The Solar System (Spanish: El sistema solar) is a 2017 comedy-drama film directed by Bacha Caravedo & Chinón Higashionna and written by Caravedo. It is based on the homonymous play by Mariana de Althaus. The film stars Leonor Watling, Gisela Ponce de León, Cesar Ritter, Adriana Ugarte, Javier Valdés and Sebastián Zamudio.

== Synopsis ==
Christmas night at the Del Solar family's house becomes a reunion full of reproaches, extreme tensions, surprising revelations and, perhaps, a reconciliation.

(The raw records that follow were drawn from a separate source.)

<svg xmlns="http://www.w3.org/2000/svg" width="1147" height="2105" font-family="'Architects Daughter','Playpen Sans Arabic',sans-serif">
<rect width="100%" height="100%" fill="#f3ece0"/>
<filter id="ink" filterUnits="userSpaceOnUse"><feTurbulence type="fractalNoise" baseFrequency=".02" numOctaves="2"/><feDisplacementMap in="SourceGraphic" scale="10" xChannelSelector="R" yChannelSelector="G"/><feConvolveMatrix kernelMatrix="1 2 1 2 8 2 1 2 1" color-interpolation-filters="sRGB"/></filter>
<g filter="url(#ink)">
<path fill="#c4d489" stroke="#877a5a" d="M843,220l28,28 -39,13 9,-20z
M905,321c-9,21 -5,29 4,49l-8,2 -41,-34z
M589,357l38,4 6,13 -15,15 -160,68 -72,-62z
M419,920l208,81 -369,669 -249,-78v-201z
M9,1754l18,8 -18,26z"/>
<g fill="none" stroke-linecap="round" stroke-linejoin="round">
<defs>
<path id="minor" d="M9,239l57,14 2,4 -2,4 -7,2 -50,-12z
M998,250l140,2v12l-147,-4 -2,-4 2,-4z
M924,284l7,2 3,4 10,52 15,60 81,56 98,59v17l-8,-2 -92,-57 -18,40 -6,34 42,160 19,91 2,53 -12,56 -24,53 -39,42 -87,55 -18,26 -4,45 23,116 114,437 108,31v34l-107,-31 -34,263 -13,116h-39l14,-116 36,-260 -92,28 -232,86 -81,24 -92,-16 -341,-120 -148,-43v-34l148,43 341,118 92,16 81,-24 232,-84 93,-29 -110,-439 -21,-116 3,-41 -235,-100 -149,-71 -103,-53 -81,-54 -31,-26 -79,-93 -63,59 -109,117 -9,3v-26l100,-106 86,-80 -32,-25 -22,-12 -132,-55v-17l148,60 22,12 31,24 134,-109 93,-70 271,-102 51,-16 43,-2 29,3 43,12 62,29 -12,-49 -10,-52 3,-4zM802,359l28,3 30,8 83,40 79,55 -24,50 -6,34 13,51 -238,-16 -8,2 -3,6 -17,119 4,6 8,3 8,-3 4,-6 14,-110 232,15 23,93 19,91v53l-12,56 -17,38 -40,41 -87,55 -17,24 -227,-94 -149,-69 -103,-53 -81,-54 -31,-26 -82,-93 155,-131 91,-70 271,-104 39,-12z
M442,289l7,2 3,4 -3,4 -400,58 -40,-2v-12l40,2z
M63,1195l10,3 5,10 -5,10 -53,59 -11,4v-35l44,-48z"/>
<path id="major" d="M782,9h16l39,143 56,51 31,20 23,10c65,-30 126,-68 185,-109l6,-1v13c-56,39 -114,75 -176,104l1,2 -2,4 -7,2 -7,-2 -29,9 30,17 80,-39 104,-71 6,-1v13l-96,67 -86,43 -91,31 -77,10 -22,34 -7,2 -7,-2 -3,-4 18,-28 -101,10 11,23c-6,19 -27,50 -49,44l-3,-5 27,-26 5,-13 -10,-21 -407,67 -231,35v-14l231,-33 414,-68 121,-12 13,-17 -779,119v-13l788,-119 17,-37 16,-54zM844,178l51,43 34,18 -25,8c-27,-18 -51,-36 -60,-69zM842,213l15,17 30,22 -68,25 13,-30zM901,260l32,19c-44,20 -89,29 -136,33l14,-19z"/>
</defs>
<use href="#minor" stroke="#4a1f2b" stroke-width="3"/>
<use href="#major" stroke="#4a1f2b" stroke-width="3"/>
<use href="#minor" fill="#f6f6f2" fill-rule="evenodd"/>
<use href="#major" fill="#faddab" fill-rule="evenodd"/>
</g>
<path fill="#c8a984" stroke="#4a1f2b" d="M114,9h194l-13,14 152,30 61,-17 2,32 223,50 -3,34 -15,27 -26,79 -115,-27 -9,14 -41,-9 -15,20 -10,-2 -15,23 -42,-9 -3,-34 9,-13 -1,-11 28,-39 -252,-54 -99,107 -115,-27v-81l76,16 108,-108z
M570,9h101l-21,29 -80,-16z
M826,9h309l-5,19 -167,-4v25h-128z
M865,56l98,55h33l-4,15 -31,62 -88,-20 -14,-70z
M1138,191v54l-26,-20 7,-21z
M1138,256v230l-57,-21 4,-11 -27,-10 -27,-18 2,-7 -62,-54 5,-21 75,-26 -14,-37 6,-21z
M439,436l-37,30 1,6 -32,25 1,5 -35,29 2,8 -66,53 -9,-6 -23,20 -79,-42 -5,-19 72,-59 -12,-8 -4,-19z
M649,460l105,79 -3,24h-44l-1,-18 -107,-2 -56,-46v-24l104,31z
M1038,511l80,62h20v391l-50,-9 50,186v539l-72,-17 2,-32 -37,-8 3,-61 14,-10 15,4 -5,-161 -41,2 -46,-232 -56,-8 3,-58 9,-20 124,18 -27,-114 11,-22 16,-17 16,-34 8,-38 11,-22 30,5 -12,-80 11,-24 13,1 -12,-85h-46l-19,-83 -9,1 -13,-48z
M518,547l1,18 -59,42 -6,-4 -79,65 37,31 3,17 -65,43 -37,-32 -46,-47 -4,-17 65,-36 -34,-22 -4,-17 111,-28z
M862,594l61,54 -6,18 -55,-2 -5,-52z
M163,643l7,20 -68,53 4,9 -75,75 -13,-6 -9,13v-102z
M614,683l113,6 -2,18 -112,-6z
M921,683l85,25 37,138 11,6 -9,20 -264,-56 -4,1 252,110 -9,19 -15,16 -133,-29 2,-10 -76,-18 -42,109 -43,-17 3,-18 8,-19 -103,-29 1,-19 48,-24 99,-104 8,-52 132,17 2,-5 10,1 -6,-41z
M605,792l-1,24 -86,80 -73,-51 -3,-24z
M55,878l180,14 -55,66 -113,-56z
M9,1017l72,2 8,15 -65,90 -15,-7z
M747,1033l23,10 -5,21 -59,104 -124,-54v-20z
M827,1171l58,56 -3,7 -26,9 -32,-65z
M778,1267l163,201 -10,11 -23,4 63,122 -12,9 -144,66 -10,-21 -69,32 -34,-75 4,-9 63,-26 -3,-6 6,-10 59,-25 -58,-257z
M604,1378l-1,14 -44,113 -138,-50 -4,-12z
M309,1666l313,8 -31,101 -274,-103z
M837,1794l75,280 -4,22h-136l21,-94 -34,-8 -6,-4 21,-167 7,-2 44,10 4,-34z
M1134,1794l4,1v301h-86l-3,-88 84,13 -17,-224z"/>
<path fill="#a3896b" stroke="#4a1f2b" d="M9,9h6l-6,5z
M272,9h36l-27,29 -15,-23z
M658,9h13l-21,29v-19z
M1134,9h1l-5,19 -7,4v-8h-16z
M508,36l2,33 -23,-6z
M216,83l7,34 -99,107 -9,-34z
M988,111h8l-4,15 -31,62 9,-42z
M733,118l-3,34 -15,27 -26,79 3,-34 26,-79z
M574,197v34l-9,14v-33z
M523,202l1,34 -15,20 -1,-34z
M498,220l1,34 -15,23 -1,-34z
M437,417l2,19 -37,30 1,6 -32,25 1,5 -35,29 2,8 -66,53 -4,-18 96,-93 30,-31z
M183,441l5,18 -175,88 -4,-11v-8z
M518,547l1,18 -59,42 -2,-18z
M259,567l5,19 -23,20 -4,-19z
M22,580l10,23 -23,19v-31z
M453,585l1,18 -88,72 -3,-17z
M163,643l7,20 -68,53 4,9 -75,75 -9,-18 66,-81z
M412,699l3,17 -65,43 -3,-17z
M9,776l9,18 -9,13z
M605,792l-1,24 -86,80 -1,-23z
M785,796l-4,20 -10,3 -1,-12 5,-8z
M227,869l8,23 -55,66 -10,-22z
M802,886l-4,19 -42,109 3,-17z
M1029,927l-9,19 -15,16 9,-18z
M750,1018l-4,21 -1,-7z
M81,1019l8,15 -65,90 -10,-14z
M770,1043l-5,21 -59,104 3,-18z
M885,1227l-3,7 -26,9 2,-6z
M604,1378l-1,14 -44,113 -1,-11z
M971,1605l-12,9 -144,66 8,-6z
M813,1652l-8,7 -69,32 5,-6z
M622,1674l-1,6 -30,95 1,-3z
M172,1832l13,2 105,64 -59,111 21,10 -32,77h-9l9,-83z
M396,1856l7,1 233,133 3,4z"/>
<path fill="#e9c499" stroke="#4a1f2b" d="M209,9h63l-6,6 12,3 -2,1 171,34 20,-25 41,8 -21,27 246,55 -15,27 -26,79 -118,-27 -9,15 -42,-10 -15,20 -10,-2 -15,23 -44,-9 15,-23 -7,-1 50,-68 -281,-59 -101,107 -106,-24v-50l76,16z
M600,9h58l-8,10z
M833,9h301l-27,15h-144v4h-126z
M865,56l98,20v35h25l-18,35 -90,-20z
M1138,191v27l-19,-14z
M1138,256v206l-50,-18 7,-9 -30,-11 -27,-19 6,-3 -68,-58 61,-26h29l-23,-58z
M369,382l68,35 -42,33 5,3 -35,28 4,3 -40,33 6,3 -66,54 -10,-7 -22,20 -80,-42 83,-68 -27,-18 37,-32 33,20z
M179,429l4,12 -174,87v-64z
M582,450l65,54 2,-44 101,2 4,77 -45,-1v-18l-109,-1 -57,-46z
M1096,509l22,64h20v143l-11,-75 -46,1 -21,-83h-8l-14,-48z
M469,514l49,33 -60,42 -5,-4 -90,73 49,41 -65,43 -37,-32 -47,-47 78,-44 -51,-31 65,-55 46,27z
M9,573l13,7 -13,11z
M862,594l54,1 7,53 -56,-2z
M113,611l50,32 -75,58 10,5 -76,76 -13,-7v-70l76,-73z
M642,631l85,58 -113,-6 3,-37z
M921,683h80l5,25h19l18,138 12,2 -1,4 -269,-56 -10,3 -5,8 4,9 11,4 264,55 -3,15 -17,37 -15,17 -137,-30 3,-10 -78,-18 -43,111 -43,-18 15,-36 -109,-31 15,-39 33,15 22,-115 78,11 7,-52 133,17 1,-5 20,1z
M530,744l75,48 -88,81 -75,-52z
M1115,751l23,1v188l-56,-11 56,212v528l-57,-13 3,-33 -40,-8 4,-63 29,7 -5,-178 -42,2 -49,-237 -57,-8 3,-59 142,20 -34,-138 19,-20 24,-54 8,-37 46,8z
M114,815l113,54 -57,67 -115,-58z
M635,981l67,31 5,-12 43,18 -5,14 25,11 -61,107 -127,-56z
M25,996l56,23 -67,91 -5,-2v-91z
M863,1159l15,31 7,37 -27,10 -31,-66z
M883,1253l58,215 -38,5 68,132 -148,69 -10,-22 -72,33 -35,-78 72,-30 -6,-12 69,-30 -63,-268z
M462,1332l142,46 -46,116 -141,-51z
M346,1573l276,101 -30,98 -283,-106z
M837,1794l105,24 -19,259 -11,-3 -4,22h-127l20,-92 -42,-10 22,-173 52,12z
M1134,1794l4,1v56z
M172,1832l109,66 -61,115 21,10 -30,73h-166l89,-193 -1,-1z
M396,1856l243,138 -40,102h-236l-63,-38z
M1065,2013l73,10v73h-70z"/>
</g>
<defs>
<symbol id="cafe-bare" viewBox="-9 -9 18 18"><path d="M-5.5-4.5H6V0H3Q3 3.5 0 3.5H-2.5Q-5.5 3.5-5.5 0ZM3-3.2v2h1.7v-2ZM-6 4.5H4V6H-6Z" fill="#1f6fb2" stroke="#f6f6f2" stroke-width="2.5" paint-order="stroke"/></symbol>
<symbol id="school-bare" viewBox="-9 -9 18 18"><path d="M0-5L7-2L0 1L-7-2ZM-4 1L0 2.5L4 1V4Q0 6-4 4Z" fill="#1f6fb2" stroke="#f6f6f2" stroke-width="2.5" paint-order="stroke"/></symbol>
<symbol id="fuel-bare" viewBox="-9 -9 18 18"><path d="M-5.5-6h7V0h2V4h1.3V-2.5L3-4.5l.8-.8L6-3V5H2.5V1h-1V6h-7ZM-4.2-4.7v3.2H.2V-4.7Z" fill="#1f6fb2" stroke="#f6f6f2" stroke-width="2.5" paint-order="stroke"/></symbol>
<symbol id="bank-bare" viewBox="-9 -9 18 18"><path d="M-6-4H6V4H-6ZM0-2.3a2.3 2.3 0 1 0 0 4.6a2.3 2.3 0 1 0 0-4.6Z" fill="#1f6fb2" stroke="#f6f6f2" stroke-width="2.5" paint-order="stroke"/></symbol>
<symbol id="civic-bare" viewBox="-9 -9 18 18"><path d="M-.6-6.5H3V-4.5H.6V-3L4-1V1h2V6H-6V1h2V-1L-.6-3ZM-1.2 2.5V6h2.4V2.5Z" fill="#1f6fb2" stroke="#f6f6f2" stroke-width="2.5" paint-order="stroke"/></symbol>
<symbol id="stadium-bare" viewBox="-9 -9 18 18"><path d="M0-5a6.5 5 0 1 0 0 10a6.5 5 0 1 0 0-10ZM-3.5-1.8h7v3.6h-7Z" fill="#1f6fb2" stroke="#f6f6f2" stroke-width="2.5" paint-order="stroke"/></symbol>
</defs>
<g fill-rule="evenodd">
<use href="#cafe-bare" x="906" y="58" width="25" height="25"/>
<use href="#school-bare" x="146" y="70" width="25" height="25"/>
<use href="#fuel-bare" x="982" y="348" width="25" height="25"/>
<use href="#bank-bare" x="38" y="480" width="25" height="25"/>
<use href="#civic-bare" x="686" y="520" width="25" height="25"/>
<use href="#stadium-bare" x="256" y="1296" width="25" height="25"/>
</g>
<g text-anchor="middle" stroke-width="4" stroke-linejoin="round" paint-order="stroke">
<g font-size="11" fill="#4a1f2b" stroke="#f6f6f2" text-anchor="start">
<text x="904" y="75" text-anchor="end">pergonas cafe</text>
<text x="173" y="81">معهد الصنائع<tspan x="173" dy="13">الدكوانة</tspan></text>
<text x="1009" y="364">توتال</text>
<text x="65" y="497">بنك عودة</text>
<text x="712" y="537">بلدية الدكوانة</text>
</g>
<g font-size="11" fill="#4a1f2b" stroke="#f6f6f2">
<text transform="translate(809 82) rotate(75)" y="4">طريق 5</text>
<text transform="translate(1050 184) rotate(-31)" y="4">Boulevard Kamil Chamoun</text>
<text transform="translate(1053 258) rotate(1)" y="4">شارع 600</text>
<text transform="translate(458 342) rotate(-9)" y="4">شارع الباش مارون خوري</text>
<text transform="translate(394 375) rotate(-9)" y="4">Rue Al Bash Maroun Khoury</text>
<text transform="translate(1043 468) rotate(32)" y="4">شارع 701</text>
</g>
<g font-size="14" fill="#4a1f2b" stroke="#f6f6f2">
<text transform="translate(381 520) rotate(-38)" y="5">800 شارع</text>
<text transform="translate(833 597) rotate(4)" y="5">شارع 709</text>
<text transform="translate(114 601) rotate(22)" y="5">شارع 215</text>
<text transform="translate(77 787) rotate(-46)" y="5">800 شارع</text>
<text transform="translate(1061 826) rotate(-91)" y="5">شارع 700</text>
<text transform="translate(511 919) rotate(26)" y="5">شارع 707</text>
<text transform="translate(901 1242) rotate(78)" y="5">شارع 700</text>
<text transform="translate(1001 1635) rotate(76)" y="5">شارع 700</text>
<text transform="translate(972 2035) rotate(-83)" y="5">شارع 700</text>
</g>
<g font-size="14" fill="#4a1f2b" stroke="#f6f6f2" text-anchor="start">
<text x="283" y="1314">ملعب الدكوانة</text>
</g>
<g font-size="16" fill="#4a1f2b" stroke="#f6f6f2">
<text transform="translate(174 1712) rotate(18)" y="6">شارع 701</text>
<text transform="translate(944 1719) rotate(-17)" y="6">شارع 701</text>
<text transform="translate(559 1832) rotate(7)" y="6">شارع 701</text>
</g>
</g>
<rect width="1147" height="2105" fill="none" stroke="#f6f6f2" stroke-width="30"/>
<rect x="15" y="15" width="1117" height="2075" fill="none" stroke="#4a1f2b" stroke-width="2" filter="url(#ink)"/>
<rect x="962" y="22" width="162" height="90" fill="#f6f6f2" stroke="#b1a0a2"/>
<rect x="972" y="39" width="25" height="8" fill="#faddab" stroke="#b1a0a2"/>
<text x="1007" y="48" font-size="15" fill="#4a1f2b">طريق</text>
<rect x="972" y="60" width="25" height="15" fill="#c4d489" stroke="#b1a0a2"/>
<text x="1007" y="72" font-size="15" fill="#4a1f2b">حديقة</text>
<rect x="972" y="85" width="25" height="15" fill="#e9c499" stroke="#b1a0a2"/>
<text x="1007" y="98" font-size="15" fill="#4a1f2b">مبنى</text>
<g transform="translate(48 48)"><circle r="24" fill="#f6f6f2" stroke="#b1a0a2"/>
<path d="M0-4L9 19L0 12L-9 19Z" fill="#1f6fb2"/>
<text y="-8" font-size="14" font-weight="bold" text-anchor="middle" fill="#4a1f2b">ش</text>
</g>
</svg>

Leonardo, the patriarch, arrives sick along with his son Pavel's ex-girlfriend, for whom he left his wife.

== Cast ==
The actors participating in this film are:

- Adriana Ugarte as Agnes
- Leonor Watling as Inés
- Gisela Ponce de León as Edurne
- Cesar Ritter as Pavel del Solar
- Sebastian Zamudio as Puli
- Javier Valdes as Leonardo del Solar

== Release ==
The film opened on November 3, 2017, in Spanish theaters, while in Peru it was released on the 16th of the same month.